Quoi retenir de la fin de semaine?

  • Les deux fillettes portées disparues retrouvées mortes

    Les deux fillettes portées disparues retrouvées mortes

    L’alerte Amber déclenchée jeudi a été levée samedi pour une bien triste raison. Les deux fillettes portées disparues, Norah et Romy Carpentier, ont été retrouvées sans vie dans un boisé de Saint-Apollinaire, à l’ouest de Lévis. Les enfants étaient âgées de 11 et de 6 ans. La Sûreté du Québec menait des recherches dans ce secteur pour retrouver les fillettes et leur père.

    La SQ procède toujours à une chasse à l’homme pour retrouver Martin Carpentier, un homme de 44 ans de Lévis. Son véhicule a été retrouvé mercredi soir, accidenté, par la police. La conjointe de M. Carpentier (qui n’est pas la mère des deux petites filles) l’a imploré, dans une vidéo diffusée vendredi, de donner de ses nouvelles.

    En fin d’après-midi, dimanche, le père des deux fillettes décédées n’avait toujours pas été retrouvé.

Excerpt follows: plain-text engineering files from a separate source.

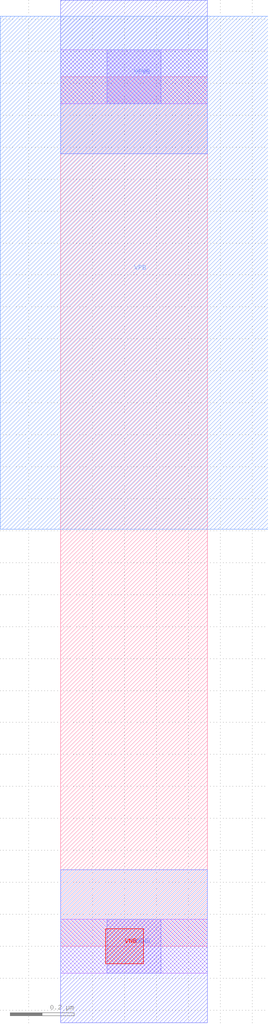
<source format=lef>
# Copyright 2020 The SkyWater PDK Authors
#
# Licensed under the Apache License, Version 2.0 (the "License");
# you may not use this file except in compliance with the License.
# You may obtain a copy of the License at
#
#     https://www.apache.org/licenses/LICENSE-2.0
#
# Unless required by applicable law or agreed to in writing, software
# distributed under the License is distributed on an "AS IS" BASIS,
# WITHOUT WARRANTIES OR CONDITIONS OF ANY KIND, either express or implied.
# See the License for the specific language governing permissions and
# limitations under the License.
#
# SPDX-License-Identifier: Apache-2.0

VERSION 5.7 ;
  NOWIREEXTENSIONATPIN ON ;
  DIVIDERCHAR "/" ;
  BUSBITCHARS "[]" ;
MACRO sky130_fd_sc_hd__fill_1
  CLASS CORE SPACER ;
  FOREIGN sky130_fd_sc_hd__fill_1 ;
  ORIGIN  0.000000  0.000000 ;
  SIZE  0.460000 BY  2.720000 ;
  SYMMETRY X Y R90 ;
  SITE unithd ;
  PIN VNB
    PORT
      LAYER pwell ;
        RECT 0.140000 -0.055000 0.260000 0.055000 ;
    END
  END VNB
  PIN VPB
    PORT
      LAYER nwell ;
        RECT -0.190000 1.305000 0.650000 2.910000 ;
    END
  END VPB
  PIN VGND
    DIRECTION INOUT ;
    SHAPE ABUTMENT ;
    USE GROUND ;
    PORT
      LAYER met1 ;
        RECT 0.000000 -0.240000 0.460000 0.240000 ;
    END
  END VGND
  PIN VPWR
    DIRECTION INOUT ;
    SHAPE ABUTMENT ;
    USE POWER ;
    PORT
      LAYER met1 ;
        RECT 0.000000 2.480000 0.460000 2.960000 ;
    END
  END VPWR
  OBS
    LAYER li1 ;
      RECT 0.000000 -0.085000 0.460000 0.085000 ;
      RECT 0.000000  2.635000 0.460000 2.805000 ;
    LAYER mcon ;
      RECT 0.145000 -0.085000 0.315000 0.085000 ;
      RECT 0.145000  2.635000 0.315000 2.805000 ;
  END
END sky130_fd_sc_hd__fill_1
END LIBRARY

</source>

  • La directrice du MBAM sur la sellette

    La directrice du MBAM sur la sellette

    De nouvelles informations dévoilées dimanche confirment que le conseil d’administration du Musée des beaux-arts de Montréal (MBAM) veut mettre Nathalie Bondil, la directrice générale et conservatrice en chef, sur la touche. Les mots de la ministre de la Culture, Nathalie Roy, illustrent à quel point elle était jusqu’alors indissociable de l’institution : « Le MBAM, “c’est” Nathalie Bondil ! », a-t-elle dit jeudi.

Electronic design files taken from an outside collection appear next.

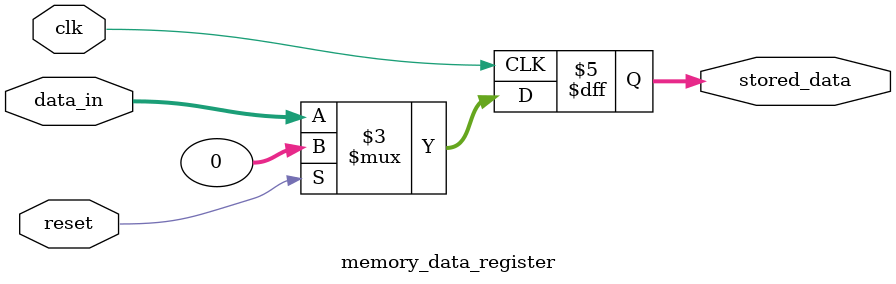
<source format=v>
module memory_data_register (
    input clk,
    input reset,

    input [31:0] data_in,

    output reg [31:0] stored_data
);
  always @(posedge clk) begin
    if (reset) stored_data <= 32'b0;
    else stored_data <= data_in;
  end
endmodule

</source>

    Après un audit mené sur le climat de travail au musée, un poste de directrice de la conservation a été créé, puis attribué à Mary-Dailey Desmarais, que Nathalie Bondil jugeait trop peu expérimentée. Plusieurs sources liaient également la nomination de Mme Desmarais à la célèbre famille de son époux.

    Vendredi, Mme Bondil avait reçu une « proposition de règlement » stipulant que son contrat se terminerait fin juin 2021 et, qu’en attendant, elle conserverait « son titre et son plein salaire » et continuerait de participer « aux annonces officielles », selon La Presse. Elle serait aussi responsable d’établir la programmation du musée et d’organiser deux dernières expositions, mais sous la houlette du président du conseil d’administration.

  • Le patron d'Ubisoft Canada renvoyé

    Le patron d'Ubisoft Canada renvoyé

    Visée par de nombreuses allégations d’agressions et de harcèlement, l’entreprise de jeux vidéo Ubisoft a annoncé le départ de cadres importants au sein de l’entreprise, dont le chef de la division canadienne, Yannis Mallat. Le numéro deux d’Ubisoft ainsi que la directrice des ressources humaines ont quitté leur fonction de manière immédiate.

    Dans le cas de M. Mallat, qui était le président d’Ubisoft Canada, « les récentes allégations apparues au Canada à l’encontre de nombreux salariés ne lui permettent pas de continuer à assurer ses responsabilités », a expliqué la multinationale française dans un communiqué diffusé samedi soir.

    À la fin juin, de nombreux témoignages d’employées et ex-employées ont dénoncé des abus et du harcèlement sexuel survenus dans leur milieu de travail. Des cadres et des salariés des bureaux de Montréal et de Toronto ont notamment été visés.

  • Alaclair Ensemble expulse un de ses membres

    Alaclair Ensemble expulse un de ses membres

    Le groupe de rap québécois Alaclair Ensemble a annoncé dimanche qu’il se dissociait de Maybe Watson, l’un des membres fondateurs, après avoir appris une « histoire inacceptable » concernant Olivier Guénette, alias Maybe Watson. Ce dernier s’est excusé publiquement quelques heures plus tard, affirmant qu’il mesure aujourd’hui « l’ampleur du mal dont [il est] responsable ».

    Les événements ayant mené à la rupture entre Maybe Watson et le reste d’Alaclair Ensemble n’ont pas été divulgués. C’est une amie du groupe qui les a informés de la situation, samedi soir, selon la publication d’Alaclair sur les réseaux sociaux.

    Maybe Watson est le dernier en date d’une succession de personnalités publiques de la scène culturelle québécoise dénoncées sur les réseaux sociaux pour des comportements problématiques dans le passé. Dans les derniers jours, Bernard Adamus, Yann Perreau, Maripier Morin et David Desrosiers, le bassiste de Simple Plan, ont été nommés et accusés publiquement. Des personnes moins connues du public évoluant dans le milieu culturel ont aussi été dénoncées récemment pour des allégations d’inconduite, notamment l’ex-patron de la maison de disques Dare To Care, Éli Bissonnette.